Wie geht der Forenthread über den Verkauf eines Steamkeys für „Batman: Arkham Origins“ nach dem letzten Beitrag weiter? Schreibe die Fortsetzung.

Gezeigte Textpassage:
↓↓↓
# [V] Batman: Arkham Origins



## svd (27. Oktober 2013)

Angeboten werden zwei ein Steamkey zu "Batman: Arkham Origins" aus GTX Grafikkartenkäufen.
Preisvorstellung liegt bei 28€ pro Spiel.

Update (28.10.): Ein Key ist schon weg, nur noch ein Steamkey verfügbar.


----------



## Kaisan (28. Oktober 2013)

Lässt sich am Preis noch was schrauben?


----------



## svd (28. Oktober 2013)

Ungern, einen gewissen Schnitt möchte ich schon halten.

Ich weiß natürlich, dass "Arkham Origins" in Brasilien umgerechnet ca. 26€ kostet. 
Mit 28€ liege ich so ziemlich zwischen dem südamerikanischen und dem üblichen europäischen Preis von 30€.
↑↑↑
Bereitgestellte Angaben:
↓↓↓
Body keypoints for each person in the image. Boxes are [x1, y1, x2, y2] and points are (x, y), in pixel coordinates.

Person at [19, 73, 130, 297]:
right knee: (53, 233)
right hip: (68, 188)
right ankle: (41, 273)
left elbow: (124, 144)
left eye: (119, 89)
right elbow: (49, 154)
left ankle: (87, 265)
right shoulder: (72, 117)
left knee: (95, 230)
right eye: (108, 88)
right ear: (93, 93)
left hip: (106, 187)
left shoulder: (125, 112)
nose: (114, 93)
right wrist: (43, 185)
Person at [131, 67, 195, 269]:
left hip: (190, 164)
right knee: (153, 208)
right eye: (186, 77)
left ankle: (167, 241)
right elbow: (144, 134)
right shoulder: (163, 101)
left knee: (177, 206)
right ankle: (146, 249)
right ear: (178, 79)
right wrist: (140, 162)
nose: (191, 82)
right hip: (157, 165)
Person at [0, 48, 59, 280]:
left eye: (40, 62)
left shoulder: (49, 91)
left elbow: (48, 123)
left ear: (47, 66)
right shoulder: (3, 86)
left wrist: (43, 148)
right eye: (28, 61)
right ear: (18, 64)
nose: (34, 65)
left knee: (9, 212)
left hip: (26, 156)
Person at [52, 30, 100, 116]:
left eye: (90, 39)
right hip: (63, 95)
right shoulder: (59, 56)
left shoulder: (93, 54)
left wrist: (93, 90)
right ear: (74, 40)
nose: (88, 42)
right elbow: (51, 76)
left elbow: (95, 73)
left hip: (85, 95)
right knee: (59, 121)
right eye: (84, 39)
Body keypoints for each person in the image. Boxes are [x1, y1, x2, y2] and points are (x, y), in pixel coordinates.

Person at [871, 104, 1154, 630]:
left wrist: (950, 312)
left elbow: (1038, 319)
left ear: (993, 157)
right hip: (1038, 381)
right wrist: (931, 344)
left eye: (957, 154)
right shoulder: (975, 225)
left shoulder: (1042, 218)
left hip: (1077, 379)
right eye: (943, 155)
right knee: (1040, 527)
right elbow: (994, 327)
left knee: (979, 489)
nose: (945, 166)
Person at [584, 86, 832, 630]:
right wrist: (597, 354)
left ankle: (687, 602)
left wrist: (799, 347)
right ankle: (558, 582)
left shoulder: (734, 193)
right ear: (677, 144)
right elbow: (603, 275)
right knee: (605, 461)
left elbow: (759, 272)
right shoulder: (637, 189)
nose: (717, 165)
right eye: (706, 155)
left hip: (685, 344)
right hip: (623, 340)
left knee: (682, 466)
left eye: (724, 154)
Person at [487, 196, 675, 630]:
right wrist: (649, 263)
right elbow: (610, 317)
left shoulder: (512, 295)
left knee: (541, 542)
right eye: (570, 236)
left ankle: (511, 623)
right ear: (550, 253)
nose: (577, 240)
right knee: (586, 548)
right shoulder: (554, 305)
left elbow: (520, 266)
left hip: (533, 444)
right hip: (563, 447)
↑↑↑
↓↓↓
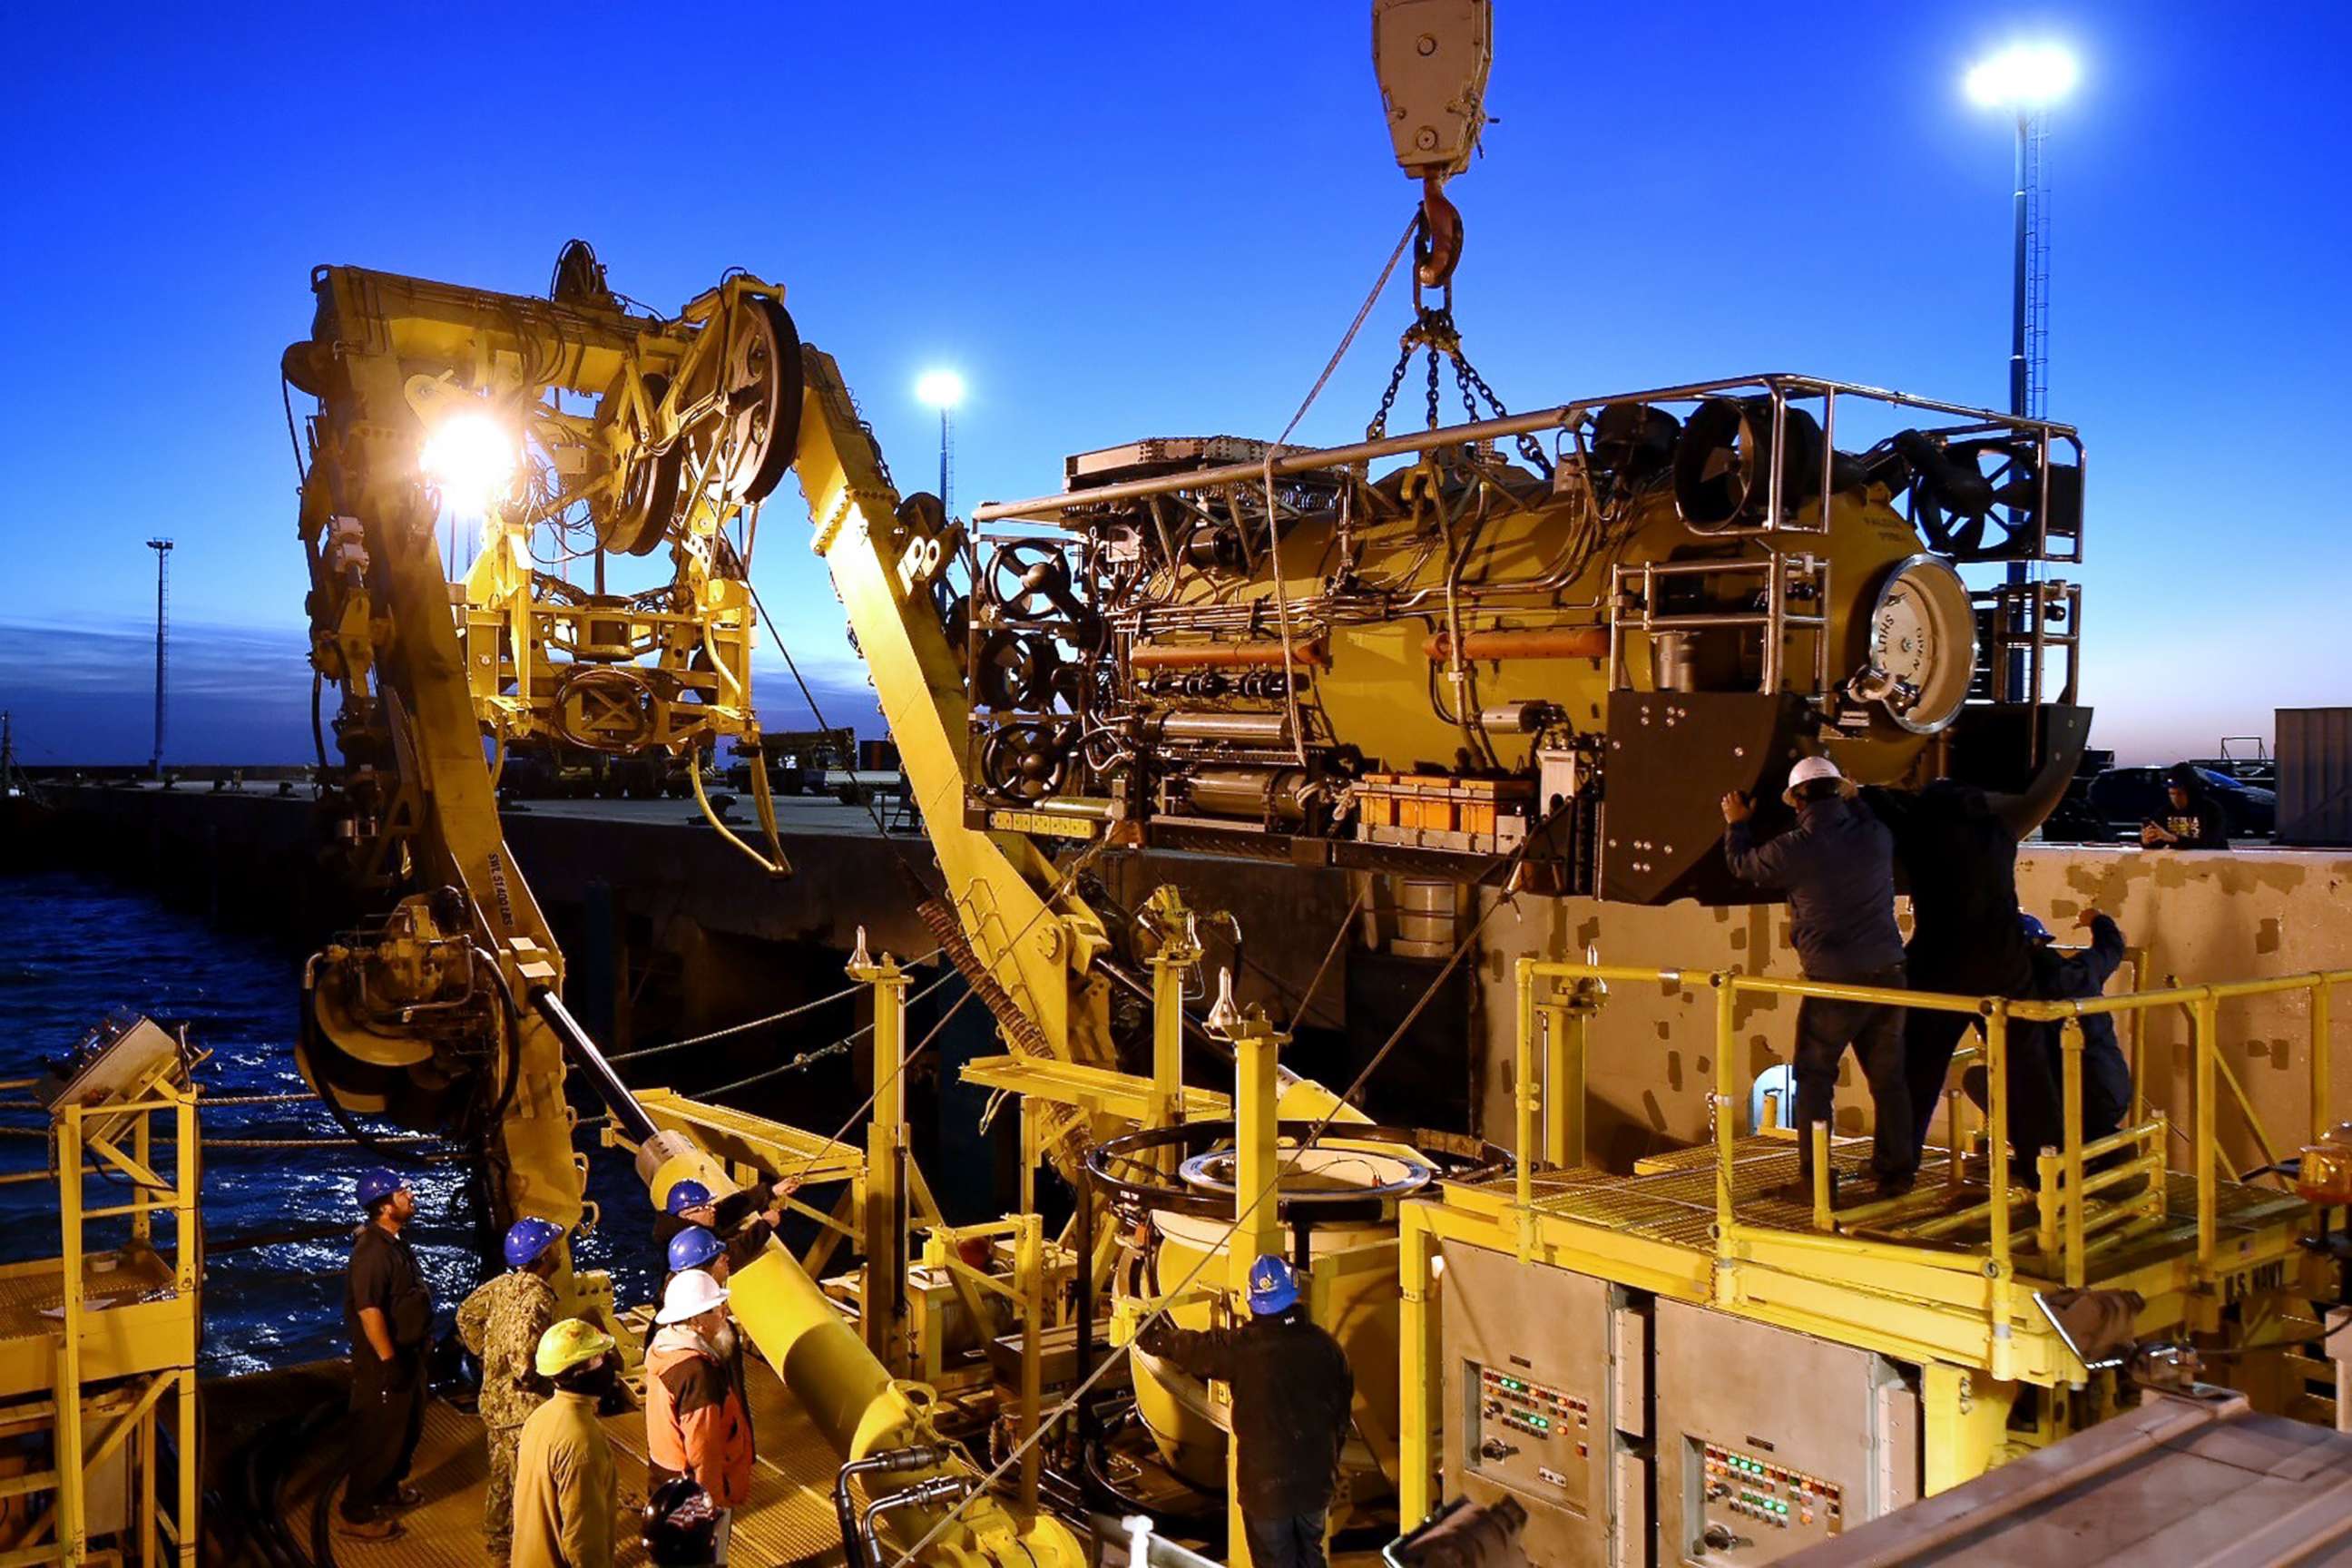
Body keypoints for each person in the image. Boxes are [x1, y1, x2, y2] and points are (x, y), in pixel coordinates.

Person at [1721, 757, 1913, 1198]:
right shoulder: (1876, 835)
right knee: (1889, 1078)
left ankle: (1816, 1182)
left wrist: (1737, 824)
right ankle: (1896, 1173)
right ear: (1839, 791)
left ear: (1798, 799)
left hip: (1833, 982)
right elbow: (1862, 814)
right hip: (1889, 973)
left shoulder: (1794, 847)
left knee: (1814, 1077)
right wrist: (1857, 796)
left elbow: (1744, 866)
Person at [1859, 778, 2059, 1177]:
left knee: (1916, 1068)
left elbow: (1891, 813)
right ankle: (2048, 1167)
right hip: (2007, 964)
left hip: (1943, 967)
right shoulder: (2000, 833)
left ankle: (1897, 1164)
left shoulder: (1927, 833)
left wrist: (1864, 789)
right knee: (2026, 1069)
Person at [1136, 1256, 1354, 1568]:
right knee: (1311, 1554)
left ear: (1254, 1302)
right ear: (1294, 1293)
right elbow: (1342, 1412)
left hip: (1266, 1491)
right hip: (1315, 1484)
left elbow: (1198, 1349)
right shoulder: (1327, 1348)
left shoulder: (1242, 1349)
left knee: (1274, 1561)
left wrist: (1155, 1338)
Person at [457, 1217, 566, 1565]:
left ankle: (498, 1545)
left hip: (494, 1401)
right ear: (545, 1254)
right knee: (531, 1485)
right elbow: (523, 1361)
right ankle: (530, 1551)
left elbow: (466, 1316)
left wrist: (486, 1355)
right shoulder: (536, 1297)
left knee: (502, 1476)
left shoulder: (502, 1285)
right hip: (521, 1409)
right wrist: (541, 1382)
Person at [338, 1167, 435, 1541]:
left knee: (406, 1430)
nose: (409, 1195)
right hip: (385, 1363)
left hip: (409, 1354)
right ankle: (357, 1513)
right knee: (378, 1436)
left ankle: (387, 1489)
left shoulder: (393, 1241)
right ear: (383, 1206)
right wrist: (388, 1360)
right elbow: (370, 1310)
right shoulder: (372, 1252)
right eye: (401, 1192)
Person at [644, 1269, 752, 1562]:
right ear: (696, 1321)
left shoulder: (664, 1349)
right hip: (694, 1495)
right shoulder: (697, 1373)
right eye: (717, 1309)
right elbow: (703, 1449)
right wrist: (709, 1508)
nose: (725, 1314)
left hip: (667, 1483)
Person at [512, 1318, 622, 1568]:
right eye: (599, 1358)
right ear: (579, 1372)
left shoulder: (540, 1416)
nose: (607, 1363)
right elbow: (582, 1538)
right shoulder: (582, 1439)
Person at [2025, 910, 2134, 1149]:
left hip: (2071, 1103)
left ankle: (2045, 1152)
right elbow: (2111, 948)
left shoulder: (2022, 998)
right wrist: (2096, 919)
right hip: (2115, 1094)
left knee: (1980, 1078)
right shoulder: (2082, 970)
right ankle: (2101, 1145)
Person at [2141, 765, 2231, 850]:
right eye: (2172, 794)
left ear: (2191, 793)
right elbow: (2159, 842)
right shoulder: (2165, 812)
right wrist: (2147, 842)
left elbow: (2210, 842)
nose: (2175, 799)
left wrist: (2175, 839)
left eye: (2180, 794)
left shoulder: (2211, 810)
↑↑↑
↓↓↓
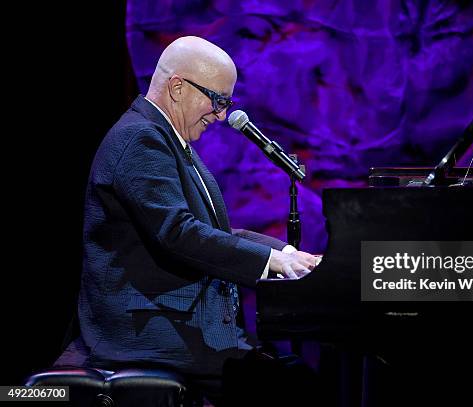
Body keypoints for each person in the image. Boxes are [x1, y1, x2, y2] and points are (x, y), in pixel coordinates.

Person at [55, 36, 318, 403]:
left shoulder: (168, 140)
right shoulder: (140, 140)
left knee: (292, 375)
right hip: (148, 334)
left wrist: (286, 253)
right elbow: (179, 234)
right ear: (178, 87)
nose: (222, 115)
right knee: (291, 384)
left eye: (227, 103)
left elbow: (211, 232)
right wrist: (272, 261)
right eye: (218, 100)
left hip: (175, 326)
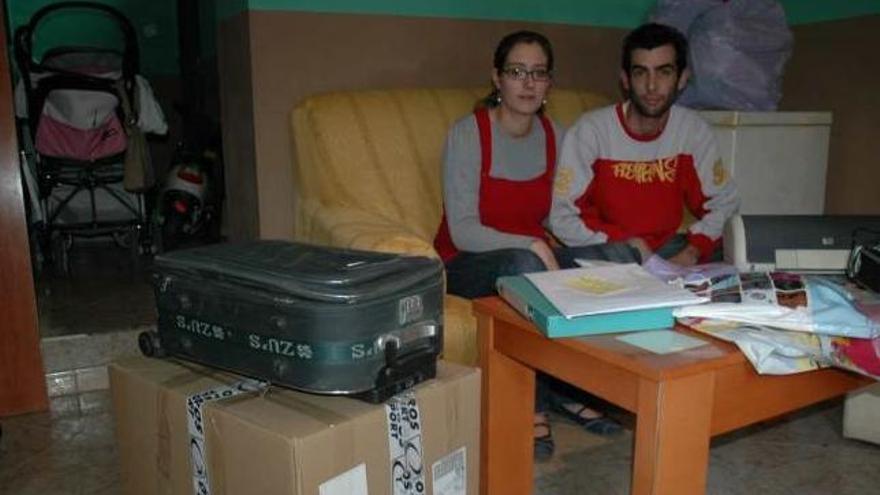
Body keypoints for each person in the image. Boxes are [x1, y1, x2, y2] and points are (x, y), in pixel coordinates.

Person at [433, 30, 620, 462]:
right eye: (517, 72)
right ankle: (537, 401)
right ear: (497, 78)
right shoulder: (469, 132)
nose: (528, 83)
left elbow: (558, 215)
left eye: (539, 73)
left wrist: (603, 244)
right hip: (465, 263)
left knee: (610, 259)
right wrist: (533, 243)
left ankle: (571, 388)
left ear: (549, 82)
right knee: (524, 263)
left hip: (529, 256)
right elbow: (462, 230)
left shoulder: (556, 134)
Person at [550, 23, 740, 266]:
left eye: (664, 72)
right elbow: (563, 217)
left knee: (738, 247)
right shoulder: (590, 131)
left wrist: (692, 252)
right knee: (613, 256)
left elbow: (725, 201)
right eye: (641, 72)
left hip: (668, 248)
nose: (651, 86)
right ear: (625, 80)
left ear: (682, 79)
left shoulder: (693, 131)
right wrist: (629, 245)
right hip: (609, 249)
↑↑↑
Lösung der Aufgabe:
Ich verlange keine Portokosten, wälze keine Gebühren auf den Käufer ab, zwicke nichts beim Geldwechseln ab, dazu ist keine Spielerei mit VPN nötig. Ich halte den Preis eigentlich nicht für überzogen oder unfair. Und das Spiel ist ja immerhin erst drei Tage alt.


----------



## scumpy (28. Oktober 2013)

Auch Tausch gg. anderes Spiel möglich? Siehe PN.


----------



## Evil77 (2. November 2013)

Key noch da? Paypal möglich? Bitte über PM alles weitere!


----------



## svd (3. November 2013)

So, die Fledermäuse sind ausgeflogen, beide Keys sind nun weg. 
Danke und viel Spaß den Besitzern.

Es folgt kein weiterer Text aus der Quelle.